§ **WORK TASK 1**: From the article on Lenny Wilkens' Seattle legacy, extract the passage starting with "Twenty-two games into" and going on through "talking to them.", copying it word for word.
§ **WORK TASK 2**: According to the article on Lenny Wilkens' Seattle legacy, at what age did Wilkens die?
§ **WORK TASK 3**: Carry on the article about Lenny Wilkens' Seattle legacy from the point where it stops.

Matt Calkins: Lenny Wilkens' remarkable Seattle legacy will resonate for years to come
Published in Basketball
SEATTLE — Brooklyn is what was on his birth certificate. Seattle is what was in his blood.
If you’re looking for a sports figure who exemplified the Emerald City, you’re not going to do better than Lenny Wilkens.
He spent 12 years playing and/or coaching here, and most of adult life as a fixture of the community. The Sonic legend whose statue stands outside Climate Pledge Arena embodied this town’s basketball scene and more.
The news of Wilkens dying at age 88 Sunday is the cause of heavy hearts throughout the Puget Sound region. Because for decades on end, the hoops Hall of Famer spent his time making those hearts full.
“He was a great soul. A kind man who knew how to quietly lead,” said Hall of Fame center and former Sonic Jack Sikma. “He set a standard with his kindness. The way he went about his life on and off the court is something you want your kids to emulate.”
Sikma also said that Wilkens’ career arc was “unparalleled” in the sports world, and it’s hard to argue against that. At one point, the former point guard was on a list of the NBA’s 50 greatest players and 10 greatest coaches.
He made nine All-Star teams during his playing days, including three in his four years with the Sonics. Then, he racked up 1,332 wins as a coach — the third most in league history.
Most would say that his chief accomplishment on the sideline was leading Seattle to its only championship in 1979. But former Sonic forward Wally Walker said a greater feat occurred one year earlier.
Twenty-two games into the 1977-78 season, after all, Wilkens took over a Sonics team that was 5-17. He ended up taking them to Game 7 of the NBA Finals.
Walker remembers Lenny’s first meeting with the players, when he told them he thought they could win. Wally started looking around the room, unsure if Wilkens was talking to them.
But he quickly convinced them of what they were capable of — not so much with X’s and O’s but rather sheer belief.
“He gave us confidence. This team had no confidence,” said Walker calling the ’77-78 season the greatest turnaround in sports history. “Just to give guys who were as low as you could without any confidence or belief — he gave us confidence and belief.”
So the Sonics ended up finishing 47-35 before falling to the Bullets in the Finals. They went 52-30 the next year before capturing the Larry O’Brien trophy.
Wilkens would go on to coach the Cavs, Hawks, Raptors and Knicks after parting ways with the Sonics in 1985. But those teams’ home cities were always temporary residences.

§ **INFORMATION**:
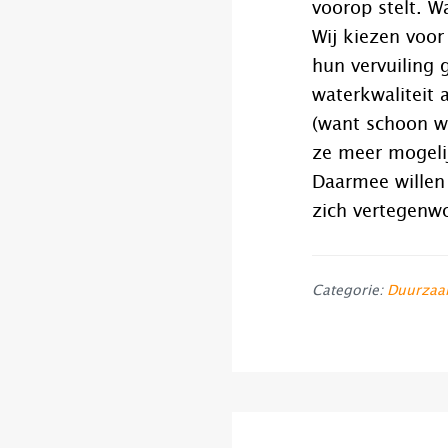
voorop stelt. W
Wij kiezen voor
hun vervuiling 
waterkwaliteit 
(want schoon w
ze meer mogeli
Daarmee willen
zich vertegenw
Categorie:
Duurzaa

§ **TASK ANSWER 1**:
Twenty-two games into the 1977-78 season, after all, Wilkens took over a Sonics team that was 5-17. He ended up taking them to Game 7 of the NBA Finals.
Walker remembers Lenny’s first meeting with the players, when he told them he thought they could win. Wally started looking around the room, unsure if Wilkens was talking to them.

§ **TASK ANSWER 2**: He died at age 88.

§ **TASK ANSWER 3**:
For decades, Lenny’s heart lay here in the 206. If there was a rally to bring the Sonics back, or a big name at Jamal Crawford’s summer pro-am league, Wilkens’ mug was probably there. He helped raised millions of dollars for the Odessa Brown Children’s Clinic in Rainier Valley as well.
But it wasn’t always the grand gestures that people remembered. Sometimes it was the little ones that nobody else knew about.
Fellow Hall of Famer Spencer Haywood played with/under Wilkens when Lenny was a player coach with the Sonics. But Wilkens’ actions on the court or sidelines aren’t what most resonate with Spencer.
In the early 1970s, Haywood was entrenched in a lawsuit he filed against the NBA that challenged a rule requiring players to be four years removed from high school before entering the league. He said that no player — Wilt Chamberlain, Jerry West, Bill Russell, etc. — had come to his defense. The only person backing Haywood at the time was Wilkens. Spencer essentially compared him to a guardian angel.
“When I cried at night because there was so much stress on me with the case, Lenny was there to hold my hand,” Haywood said. “He sort of saved my life.”
Last June, Wilkens was immortalized outside of Climate Pledge Arena with a statue. It marked the first time a basketball player had ever received such an honor.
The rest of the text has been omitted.